*SELECTED EXTRACT:*
In my opinion, the use of a default setting is unsatisfactory because the choice of the scaling factor has an influence on the Bayes-Factor.  As noted by RMW, “there certainly is an effect of scale. The largest effect occurs for t = 0.” When the t-value is 0, the data provide maximal support for the null-hypothesis.  In RMW’s example, changing the scaling parameter from .2 to 1, increases the odds of the null-hypothesis being true from 5 to 1 to 10:1.  For gamblers who put real money on the line, the difference in winning $5 or $10 is a notable difference.  If I want to win $100, I have to risk losing $10 or $20 by placing bets with odds of 10:1 versus 5:1, and the difference of $10 can buy you two lattes at Starbucks or a hot dog at a ballgame.

What is a reasonable prior in between-subject designs?

Given the lack of guidance from RMW, I would like to make my own suggestion based on Cohen’s work on standardized effect sizes and the wealth of information about typical standardized effect sizes from meta-analyses.

One possibility is to create a prior distribution that matches the typical effect sizes observed in psychological research.  Cohen provides some helpful guidelines for researchers so that they could conduct power analyses.   He suggested that a moderate effect size is a difference of half a standard deviation (d = .5).  For other metrics, like correlation coefficients, a moderate effect size was r = .3.  Other useful information comes from Richard, Bond, and Stokes-Zoota’s meta-analysis of 100 years of social psychological research that produced a median effect size of r = .21 (d ~ .4).  The recent replication of 100 studies in social and cognitive psychology also yielded a median effect size of r = .2 (OSC, Science, 2016).

 

RichardBondStokes-ZootaResults.png

Figure of effect size distribution in Richard et al.

I suggest that researchers can translate their own subjective expectations into prior distributions by considering the distribution of effect sizes with the help of Cohen’s criteria for small, moderate, and large effect sizes.  That is, how many effect sizes does a researcher expect to be less than .2, between .2 and .5, between .5 and .8, and larger than .8?

*WHAT THE TASK ASKS:*
Reproduce word for word the part of the passage on Bayes-Factor priors that begins at the words "I suggest that" and stops after the words "larger than .8?". The lines that come next have no connection to the passage on Bayes-Factor priors.

*ENTRIES SHOWN:*
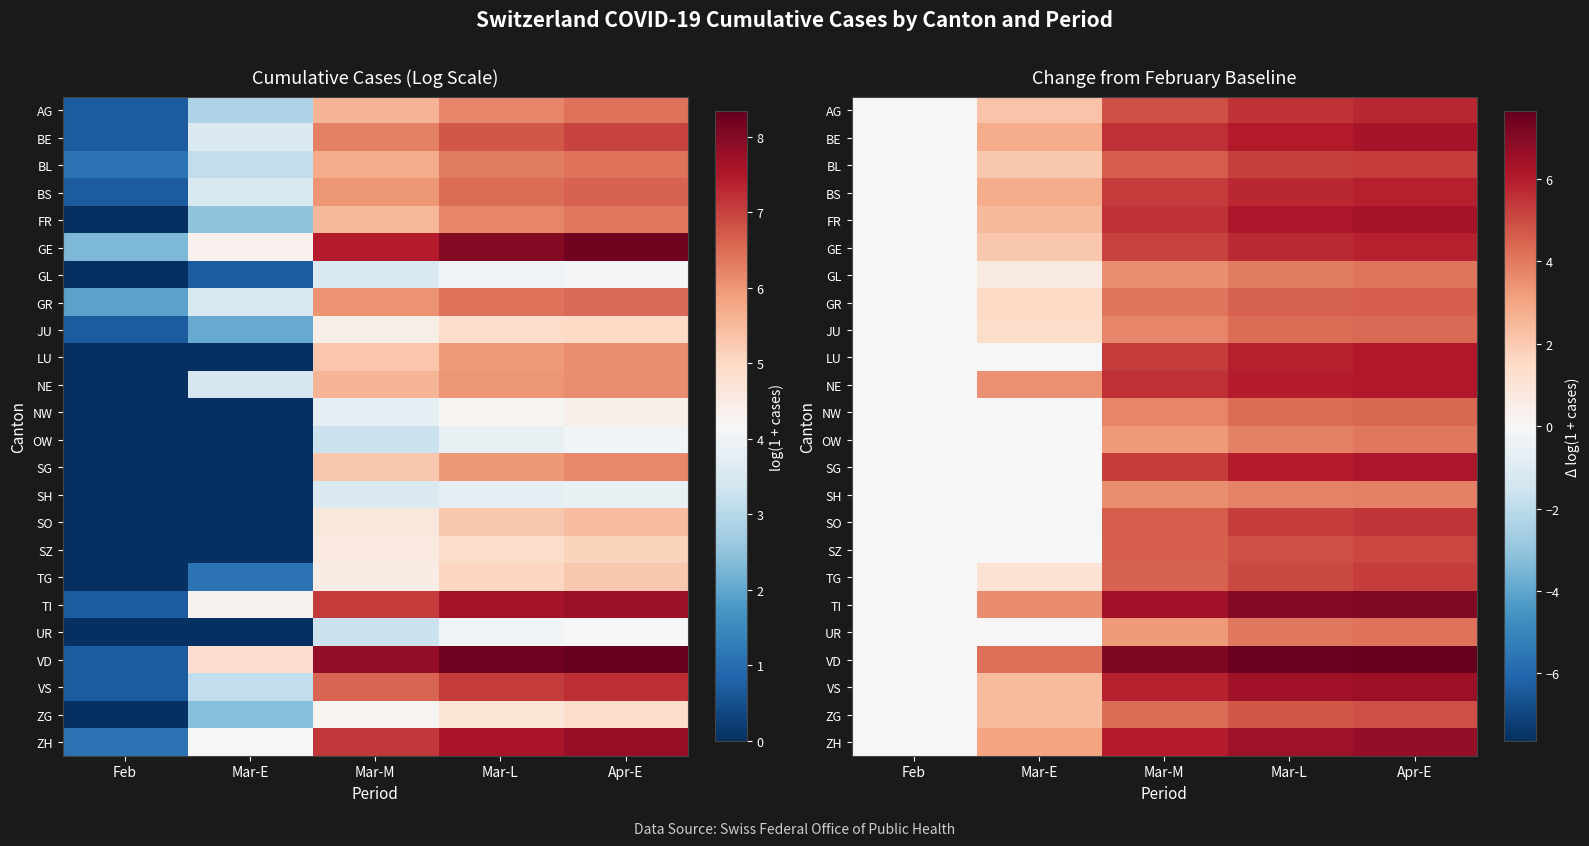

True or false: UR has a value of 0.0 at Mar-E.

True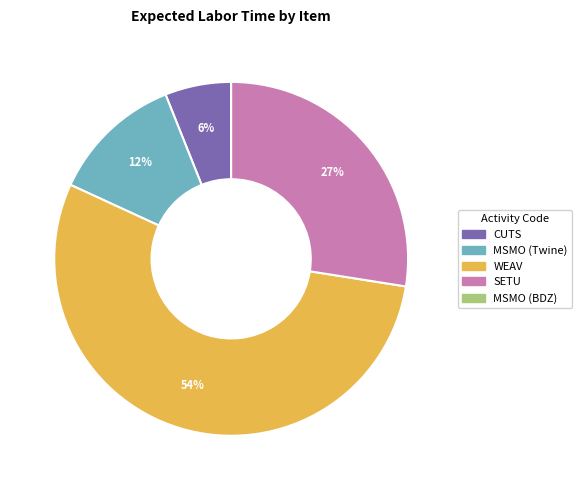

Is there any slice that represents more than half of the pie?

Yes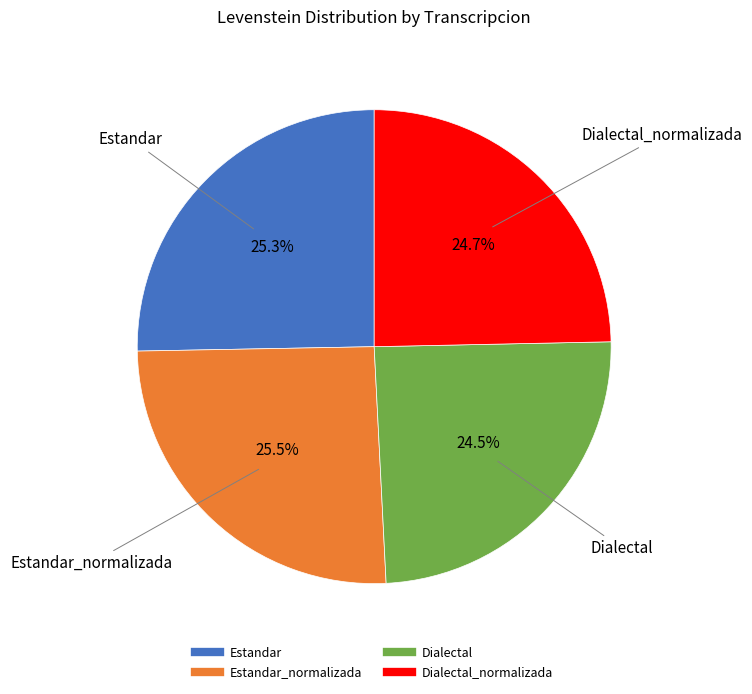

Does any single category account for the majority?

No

*RESPONSE TO THE EXERCISE:*
I suggest that researchers can translate their own subjective expectations into prior distributions by considering the distribution of effect sizes with the help of Cohen’s criteria for small, moderate, and large effect sizes.  That is, how many effect sizes does a researcher expect to be less than .2, between .2 and .5, between .5 and .8, and larger than .8?